(Stored entries)
..........

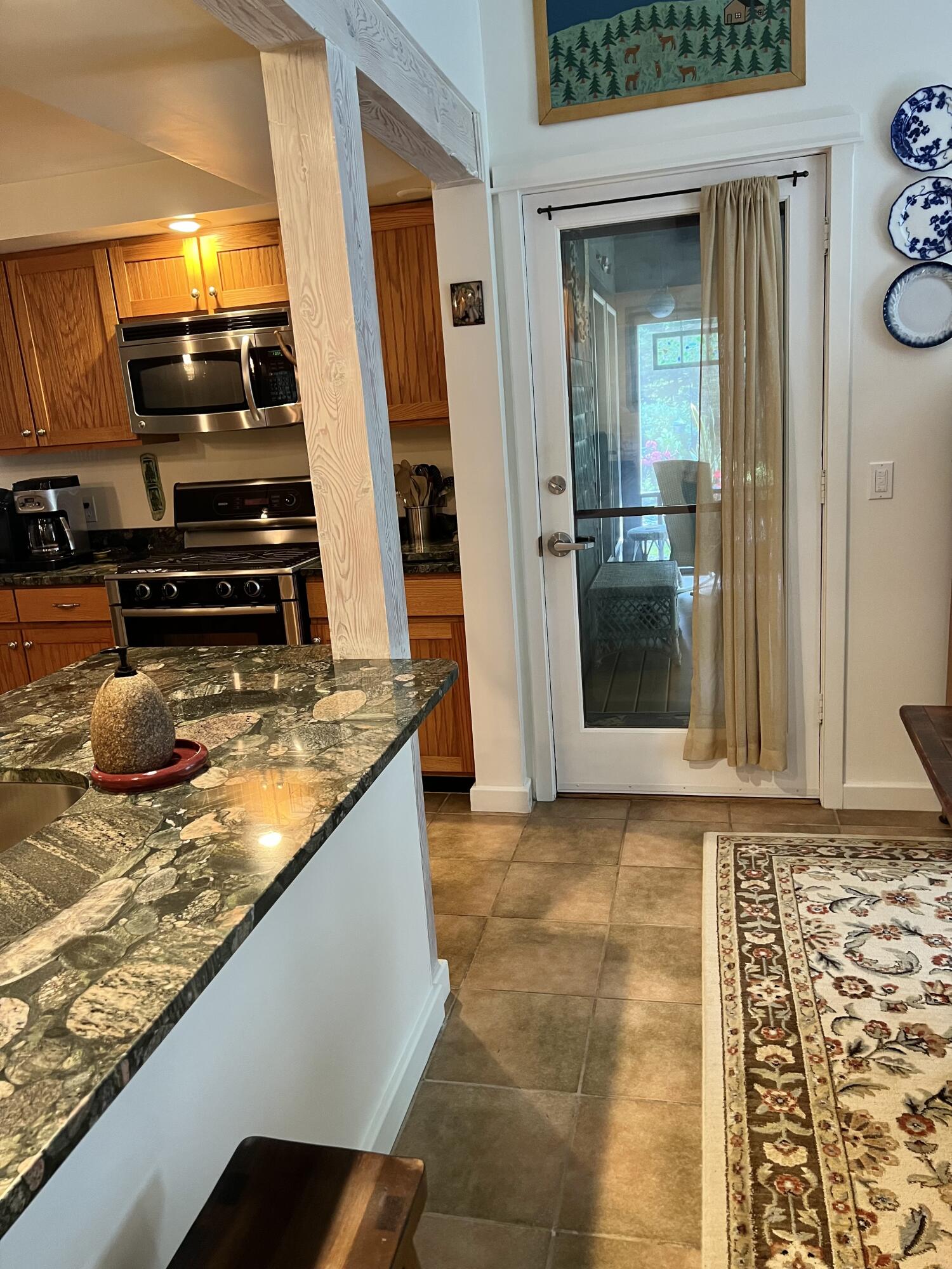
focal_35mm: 26
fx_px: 953
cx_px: 476
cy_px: 634
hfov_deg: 53.1
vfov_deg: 67.3
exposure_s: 1/60
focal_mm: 5.7
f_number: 1.5
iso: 250
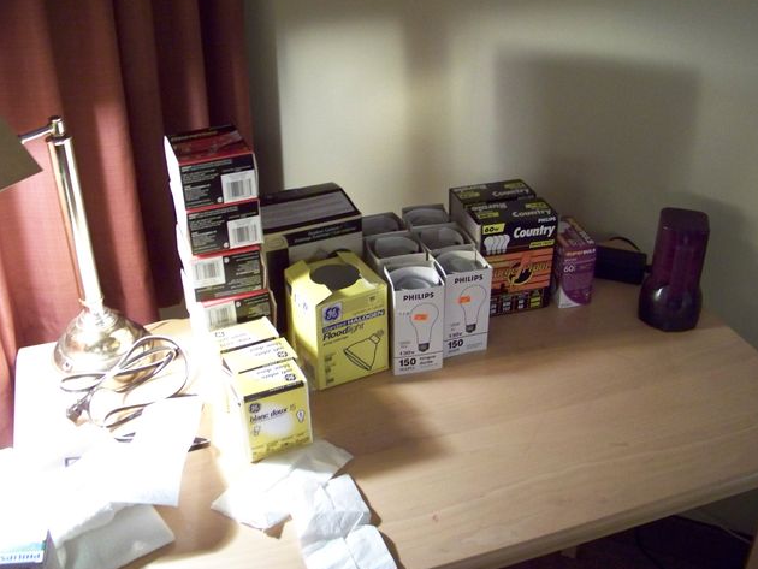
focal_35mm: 40
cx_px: 401
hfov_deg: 46.8
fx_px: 876
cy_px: 277
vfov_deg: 36.0
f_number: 2.8
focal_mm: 5.85
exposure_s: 1/8
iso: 400
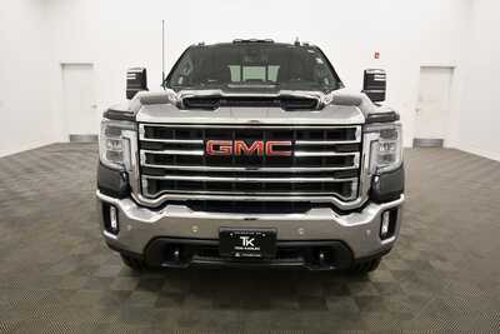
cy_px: 167
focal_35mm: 27
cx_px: 250
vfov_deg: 48.0
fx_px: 375
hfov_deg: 67.4
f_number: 5.6
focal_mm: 18
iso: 900
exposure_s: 1/125
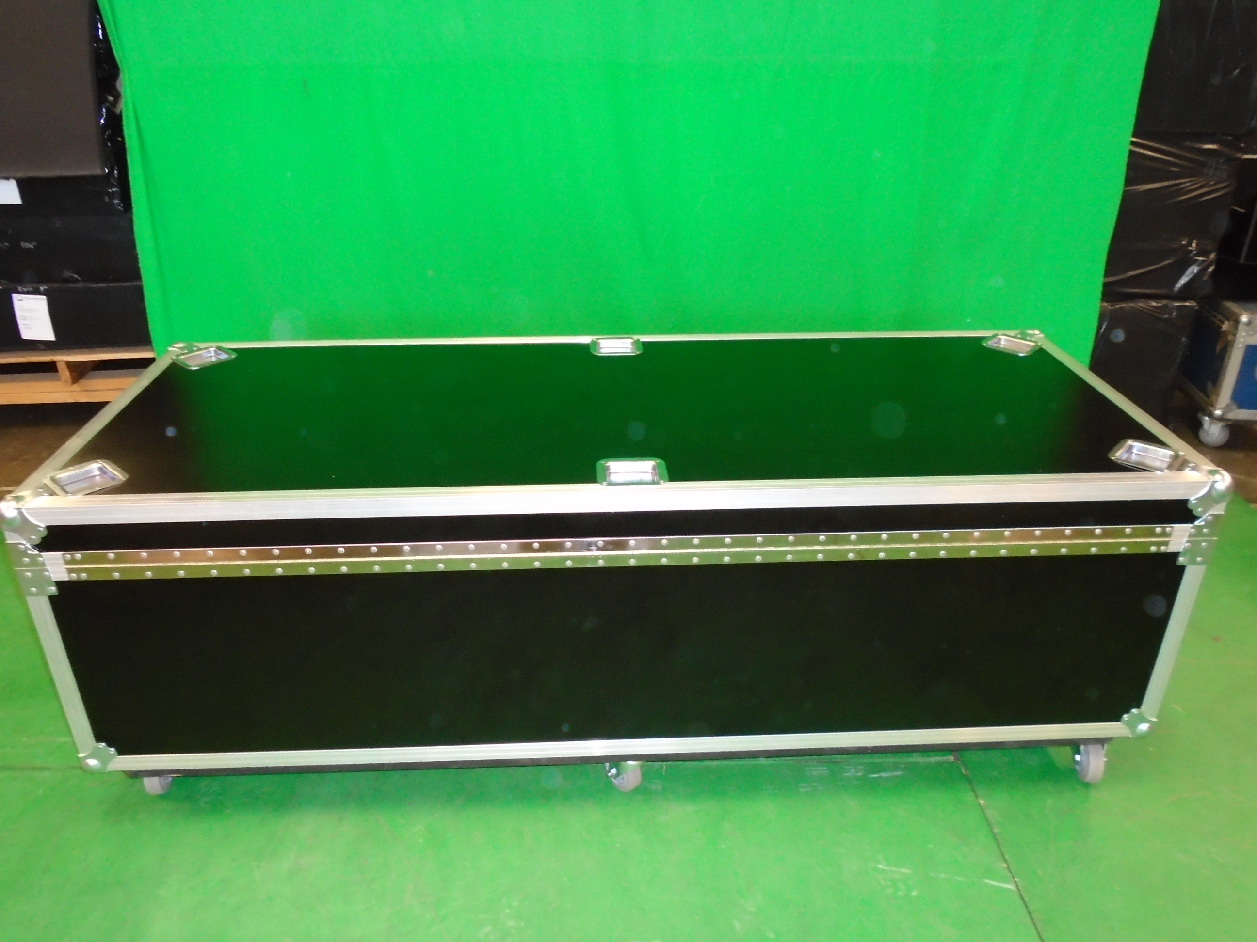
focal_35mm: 26
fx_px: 944
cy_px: 471
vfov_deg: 53.1
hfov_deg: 67.3
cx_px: 628
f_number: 3.2
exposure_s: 1/30
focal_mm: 4.6
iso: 400
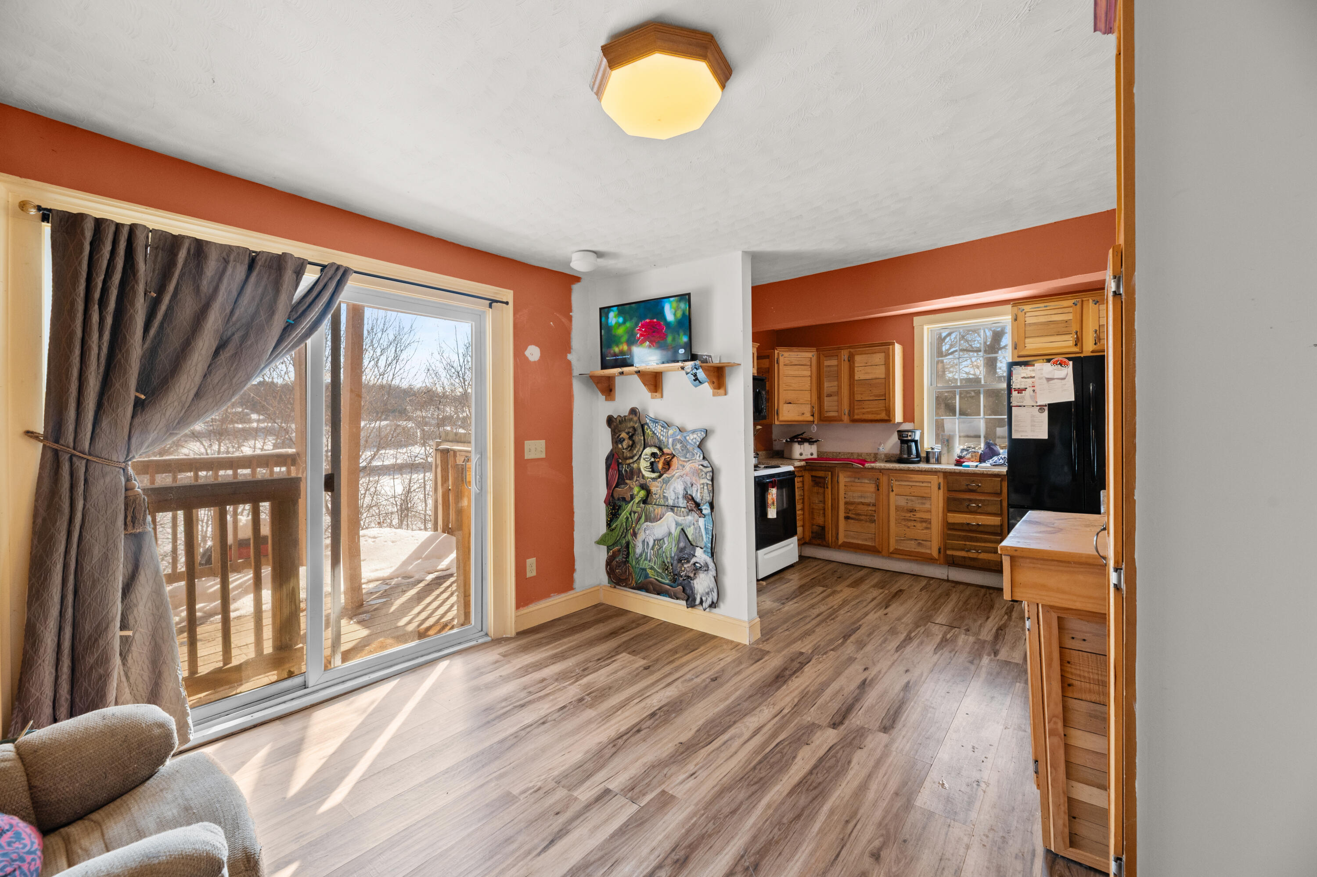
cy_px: 438
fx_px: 512
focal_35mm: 14
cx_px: 658
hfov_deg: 104.3
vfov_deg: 81.1
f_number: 8
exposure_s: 1/30
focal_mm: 14
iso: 800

..........

§ **WHAT IS NEEDED**
Your copy should match the records above word for word, but without images.

§ **ANSWER TO THIS TASK**
focal_35mm: 26
fx_px: 953
cx_px: 476
cy_px: 634
hfov_deg: 53.1
vfov_deg: 67.3
exposure_s: 1/60
focal_mm: 5.7
f_number: 1.5
iso: 250
focal_35mm: 40
cx_px: 401
hfov_deg: 46.8
fx_px: 876
cy_px: 277
vfov_deg: 36.0
f_number: 2.8
focal_mm: 5.85
exposure_s: 1/8
iso: 400
cy_px: 167
focal_35mm: 27
cx_px: 250
vfov_deg: 48.0
fx_px: 375
hfov_deg: 67.4
f_number: 5.6
focal_mm: 18
iso: 900
exposure_s: 1/125
focal_35mm: 26
fx_px: 944
cy_px: 471
vfov_deg: 53.1
hfov_deg: 67.3
cx_px: 628
f_number: 3.2
exposure_s: 1/30
focal_mm: 4.6
iso: 400
cy_px: 438
fx_px: 512
focal_35mm: 14
cx_px: 658
hfov_deg: 104.3
vfov_deg: 81.1
f_number: 8
exposure_s: 1/30
focal_mm: 14
iso: 800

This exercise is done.